**JOB ITEM**
Which lines in the entries contain the string "direction"? Pick out each one and copy it in full, matching case exactly.
═══ MATERIAL SHOWN
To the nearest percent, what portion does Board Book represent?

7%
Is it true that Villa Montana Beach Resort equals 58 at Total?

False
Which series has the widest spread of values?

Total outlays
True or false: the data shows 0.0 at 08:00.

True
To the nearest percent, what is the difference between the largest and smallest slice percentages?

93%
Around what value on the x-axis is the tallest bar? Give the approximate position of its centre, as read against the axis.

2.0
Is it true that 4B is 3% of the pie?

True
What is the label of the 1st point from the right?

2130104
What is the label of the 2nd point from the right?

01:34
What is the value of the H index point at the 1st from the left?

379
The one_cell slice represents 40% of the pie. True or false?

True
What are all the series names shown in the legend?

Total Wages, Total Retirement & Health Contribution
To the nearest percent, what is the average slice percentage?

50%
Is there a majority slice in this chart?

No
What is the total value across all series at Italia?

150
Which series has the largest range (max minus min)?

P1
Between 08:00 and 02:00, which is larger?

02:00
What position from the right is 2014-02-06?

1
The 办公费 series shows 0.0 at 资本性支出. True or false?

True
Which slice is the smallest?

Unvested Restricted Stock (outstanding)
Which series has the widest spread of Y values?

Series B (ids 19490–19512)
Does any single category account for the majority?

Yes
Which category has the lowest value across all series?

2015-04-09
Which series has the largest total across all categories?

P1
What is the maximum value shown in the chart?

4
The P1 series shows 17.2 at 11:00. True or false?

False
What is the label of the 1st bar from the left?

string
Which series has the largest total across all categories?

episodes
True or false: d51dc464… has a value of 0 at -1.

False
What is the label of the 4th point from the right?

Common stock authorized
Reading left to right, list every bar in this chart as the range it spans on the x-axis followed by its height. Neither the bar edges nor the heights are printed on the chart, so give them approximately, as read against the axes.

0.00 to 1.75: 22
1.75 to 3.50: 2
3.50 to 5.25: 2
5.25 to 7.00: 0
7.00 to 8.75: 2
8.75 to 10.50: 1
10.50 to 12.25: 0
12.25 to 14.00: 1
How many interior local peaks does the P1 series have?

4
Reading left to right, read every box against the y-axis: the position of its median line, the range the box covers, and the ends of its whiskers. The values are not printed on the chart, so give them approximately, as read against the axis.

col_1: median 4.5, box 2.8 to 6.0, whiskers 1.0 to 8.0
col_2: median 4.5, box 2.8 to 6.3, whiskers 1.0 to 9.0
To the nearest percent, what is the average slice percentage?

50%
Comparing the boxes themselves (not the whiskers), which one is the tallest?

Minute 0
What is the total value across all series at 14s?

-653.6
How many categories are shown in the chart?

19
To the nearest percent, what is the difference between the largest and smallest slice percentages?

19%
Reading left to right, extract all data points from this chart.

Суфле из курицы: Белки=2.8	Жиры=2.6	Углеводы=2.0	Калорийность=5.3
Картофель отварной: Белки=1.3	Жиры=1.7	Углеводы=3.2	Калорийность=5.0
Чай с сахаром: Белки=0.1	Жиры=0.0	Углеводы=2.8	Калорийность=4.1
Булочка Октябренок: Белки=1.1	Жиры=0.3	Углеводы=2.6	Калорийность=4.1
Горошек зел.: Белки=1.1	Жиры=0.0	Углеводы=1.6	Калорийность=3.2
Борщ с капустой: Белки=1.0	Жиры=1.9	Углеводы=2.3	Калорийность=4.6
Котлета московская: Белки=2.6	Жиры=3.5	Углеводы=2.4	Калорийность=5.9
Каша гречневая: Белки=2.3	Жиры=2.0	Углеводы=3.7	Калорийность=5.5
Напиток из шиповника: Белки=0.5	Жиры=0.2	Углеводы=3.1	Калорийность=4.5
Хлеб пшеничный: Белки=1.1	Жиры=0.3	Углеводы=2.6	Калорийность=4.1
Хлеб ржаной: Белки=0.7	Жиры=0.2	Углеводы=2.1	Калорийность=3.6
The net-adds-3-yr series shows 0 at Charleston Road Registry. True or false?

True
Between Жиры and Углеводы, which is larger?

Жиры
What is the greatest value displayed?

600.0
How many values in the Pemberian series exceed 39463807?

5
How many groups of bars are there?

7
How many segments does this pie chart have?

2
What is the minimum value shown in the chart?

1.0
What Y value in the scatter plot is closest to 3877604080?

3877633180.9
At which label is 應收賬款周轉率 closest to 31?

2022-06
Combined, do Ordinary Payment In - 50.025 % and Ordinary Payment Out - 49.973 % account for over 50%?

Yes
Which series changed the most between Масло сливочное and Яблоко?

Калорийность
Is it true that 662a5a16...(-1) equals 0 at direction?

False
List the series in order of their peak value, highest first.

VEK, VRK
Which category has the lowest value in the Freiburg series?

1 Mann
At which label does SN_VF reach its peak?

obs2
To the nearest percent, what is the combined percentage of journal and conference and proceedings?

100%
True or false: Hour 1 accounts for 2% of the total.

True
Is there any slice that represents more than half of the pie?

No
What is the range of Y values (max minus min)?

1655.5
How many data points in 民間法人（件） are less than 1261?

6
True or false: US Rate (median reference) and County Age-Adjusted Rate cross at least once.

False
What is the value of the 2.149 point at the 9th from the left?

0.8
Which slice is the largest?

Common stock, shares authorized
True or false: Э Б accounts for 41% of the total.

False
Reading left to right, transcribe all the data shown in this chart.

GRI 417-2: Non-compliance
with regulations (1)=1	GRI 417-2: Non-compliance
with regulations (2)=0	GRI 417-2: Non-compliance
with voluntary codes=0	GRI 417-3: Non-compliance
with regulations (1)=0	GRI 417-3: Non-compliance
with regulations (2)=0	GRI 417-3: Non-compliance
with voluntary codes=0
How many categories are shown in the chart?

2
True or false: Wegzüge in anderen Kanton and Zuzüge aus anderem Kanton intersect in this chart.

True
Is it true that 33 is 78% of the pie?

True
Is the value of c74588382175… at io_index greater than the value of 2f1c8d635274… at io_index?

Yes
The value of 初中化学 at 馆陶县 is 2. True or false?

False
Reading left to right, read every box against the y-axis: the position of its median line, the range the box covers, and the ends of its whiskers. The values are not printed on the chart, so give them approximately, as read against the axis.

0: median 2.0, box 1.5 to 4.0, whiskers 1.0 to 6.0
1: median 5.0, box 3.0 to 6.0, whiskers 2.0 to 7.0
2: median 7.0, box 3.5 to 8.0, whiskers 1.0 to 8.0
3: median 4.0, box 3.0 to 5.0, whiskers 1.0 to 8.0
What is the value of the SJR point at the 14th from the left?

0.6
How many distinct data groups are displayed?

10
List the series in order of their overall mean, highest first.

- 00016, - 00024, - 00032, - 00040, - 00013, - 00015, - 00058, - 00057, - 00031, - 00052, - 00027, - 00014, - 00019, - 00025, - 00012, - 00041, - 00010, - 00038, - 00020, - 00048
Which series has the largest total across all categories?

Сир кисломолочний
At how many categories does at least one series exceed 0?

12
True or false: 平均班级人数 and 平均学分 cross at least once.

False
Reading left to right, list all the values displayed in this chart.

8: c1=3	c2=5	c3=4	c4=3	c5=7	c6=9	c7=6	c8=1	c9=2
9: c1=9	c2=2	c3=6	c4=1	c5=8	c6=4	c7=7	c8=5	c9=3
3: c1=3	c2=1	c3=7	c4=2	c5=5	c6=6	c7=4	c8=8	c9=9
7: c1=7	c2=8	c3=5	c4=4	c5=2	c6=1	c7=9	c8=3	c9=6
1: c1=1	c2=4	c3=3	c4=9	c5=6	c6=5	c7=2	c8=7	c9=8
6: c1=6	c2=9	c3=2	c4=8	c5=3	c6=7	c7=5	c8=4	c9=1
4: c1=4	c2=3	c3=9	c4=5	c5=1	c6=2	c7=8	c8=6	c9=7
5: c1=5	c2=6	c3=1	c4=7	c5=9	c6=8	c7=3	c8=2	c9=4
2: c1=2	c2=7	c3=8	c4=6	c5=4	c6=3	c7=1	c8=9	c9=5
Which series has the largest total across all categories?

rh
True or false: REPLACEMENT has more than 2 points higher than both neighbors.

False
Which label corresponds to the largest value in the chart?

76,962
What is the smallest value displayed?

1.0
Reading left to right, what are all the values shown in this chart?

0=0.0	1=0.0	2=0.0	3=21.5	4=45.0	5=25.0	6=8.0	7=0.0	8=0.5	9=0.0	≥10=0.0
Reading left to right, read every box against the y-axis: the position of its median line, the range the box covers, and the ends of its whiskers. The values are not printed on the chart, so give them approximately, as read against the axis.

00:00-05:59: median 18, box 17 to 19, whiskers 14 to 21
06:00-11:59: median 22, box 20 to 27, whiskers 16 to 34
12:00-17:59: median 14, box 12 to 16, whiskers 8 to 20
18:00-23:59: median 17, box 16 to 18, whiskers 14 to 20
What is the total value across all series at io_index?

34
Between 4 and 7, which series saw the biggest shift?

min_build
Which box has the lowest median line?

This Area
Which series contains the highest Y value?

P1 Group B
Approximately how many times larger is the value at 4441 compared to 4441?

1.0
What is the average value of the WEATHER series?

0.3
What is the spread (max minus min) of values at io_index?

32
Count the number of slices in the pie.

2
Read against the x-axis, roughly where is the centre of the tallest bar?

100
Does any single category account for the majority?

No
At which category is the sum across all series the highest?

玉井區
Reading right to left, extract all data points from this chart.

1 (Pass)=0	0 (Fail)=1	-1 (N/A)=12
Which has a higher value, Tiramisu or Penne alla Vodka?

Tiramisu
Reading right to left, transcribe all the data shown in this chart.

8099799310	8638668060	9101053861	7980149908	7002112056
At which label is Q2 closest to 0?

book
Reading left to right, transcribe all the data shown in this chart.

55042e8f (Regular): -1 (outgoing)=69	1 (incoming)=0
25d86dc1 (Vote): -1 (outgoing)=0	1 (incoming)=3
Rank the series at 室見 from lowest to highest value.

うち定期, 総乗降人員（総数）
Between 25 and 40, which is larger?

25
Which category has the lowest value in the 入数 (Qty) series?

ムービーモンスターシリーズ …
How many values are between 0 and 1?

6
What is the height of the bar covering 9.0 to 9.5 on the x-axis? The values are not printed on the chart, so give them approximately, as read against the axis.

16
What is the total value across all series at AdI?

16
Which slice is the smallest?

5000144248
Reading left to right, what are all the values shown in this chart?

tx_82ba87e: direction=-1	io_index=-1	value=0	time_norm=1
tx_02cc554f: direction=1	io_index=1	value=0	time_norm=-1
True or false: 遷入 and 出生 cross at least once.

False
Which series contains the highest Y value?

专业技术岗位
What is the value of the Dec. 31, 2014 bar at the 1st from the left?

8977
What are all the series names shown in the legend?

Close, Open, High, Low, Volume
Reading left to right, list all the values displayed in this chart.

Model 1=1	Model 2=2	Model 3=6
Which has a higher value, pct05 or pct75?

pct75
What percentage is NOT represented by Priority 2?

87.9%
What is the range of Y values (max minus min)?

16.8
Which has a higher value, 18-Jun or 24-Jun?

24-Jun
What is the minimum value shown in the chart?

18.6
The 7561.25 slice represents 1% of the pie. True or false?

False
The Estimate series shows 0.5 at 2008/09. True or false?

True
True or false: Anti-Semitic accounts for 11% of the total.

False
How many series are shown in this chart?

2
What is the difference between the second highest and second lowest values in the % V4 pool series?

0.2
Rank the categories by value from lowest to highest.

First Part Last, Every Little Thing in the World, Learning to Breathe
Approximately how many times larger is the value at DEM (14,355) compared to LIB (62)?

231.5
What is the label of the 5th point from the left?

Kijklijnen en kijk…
══════
**ANSWER TO THIS EXERCISE**
Is it true that 662a5a16...(-1) equals 0 at direction?
tx_82ba87e: direction=-1	io_index=-1	value=0	time_norm=1
tx_02cc554f: direction=1	io_index=1	value=0	time_norm=-1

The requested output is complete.